Present the stretch of the listing below that opens with the line containing "demonstrated that the" and closes with the line containing "plant with white" as a Markdown table. Give it two columns, Row and Text, one numbered row per line, with any blank lines skipped.

*** Block opens ***

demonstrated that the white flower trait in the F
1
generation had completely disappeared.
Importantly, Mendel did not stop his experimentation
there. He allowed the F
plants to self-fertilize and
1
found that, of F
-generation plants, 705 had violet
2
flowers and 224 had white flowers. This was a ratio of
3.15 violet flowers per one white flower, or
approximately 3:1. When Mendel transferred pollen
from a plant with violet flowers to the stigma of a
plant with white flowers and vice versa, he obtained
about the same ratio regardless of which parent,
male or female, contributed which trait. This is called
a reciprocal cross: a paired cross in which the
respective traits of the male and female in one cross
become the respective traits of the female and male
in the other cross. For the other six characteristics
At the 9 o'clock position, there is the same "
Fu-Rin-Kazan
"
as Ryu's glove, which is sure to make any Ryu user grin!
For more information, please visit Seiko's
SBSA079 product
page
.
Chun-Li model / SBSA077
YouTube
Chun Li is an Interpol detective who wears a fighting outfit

*** Block closes ***
*** Block opens ***

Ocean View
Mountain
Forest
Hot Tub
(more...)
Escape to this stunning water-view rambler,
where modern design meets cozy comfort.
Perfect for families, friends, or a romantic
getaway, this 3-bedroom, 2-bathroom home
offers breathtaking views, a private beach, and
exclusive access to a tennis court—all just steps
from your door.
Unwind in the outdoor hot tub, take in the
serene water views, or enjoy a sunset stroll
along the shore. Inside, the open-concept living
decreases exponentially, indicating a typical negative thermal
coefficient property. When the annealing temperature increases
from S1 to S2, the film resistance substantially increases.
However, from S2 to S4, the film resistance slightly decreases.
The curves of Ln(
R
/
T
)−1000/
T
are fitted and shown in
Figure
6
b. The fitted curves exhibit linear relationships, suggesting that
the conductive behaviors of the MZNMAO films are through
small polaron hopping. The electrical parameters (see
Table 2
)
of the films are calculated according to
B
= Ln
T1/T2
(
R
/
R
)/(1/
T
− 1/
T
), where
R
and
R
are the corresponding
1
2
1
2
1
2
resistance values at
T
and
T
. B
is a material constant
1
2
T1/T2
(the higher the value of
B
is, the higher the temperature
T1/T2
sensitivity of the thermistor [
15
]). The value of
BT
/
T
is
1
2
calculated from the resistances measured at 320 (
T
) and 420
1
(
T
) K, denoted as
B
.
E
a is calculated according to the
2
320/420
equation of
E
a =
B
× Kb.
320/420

*** Block closes ***
*** Block opens ***

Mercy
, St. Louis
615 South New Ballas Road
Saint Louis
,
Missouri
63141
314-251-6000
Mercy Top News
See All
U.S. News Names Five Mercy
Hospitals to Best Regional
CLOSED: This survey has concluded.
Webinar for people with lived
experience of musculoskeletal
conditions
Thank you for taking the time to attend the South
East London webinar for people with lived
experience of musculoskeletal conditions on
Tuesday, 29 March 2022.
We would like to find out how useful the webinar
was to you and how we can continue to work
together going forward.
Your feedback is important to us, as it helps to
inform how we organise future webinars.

*** Block closes ***

_Solution to the exercise_
| Row | Text |
|---|---|
| 1 | demonstrated that the white flower trait in the F |
| 2 | 1 |
| 3 | generation had completely disappeared. |
| 4 | Importantly, Mendel did not stop his experimentation |
| 5 | there. He allowed the F |
| 6 | plants to self-fertilize and |
| 7 | 1 |
| 8 | found that, of F |
| 9 | -generation plants, 705 had violet |
| 10 | 2 |
| 11 | flowers and 224 had white flowers. This was a ratio of |
| 12 | 3.15 violet flowers per one white flower, or |
| 13 | approximately 3:1. When Mendel transferred pollen |
| 14 | from a plant with violet flowers to the stigma of a |
| 15 | plant with white flowers and vice versa, he obtained |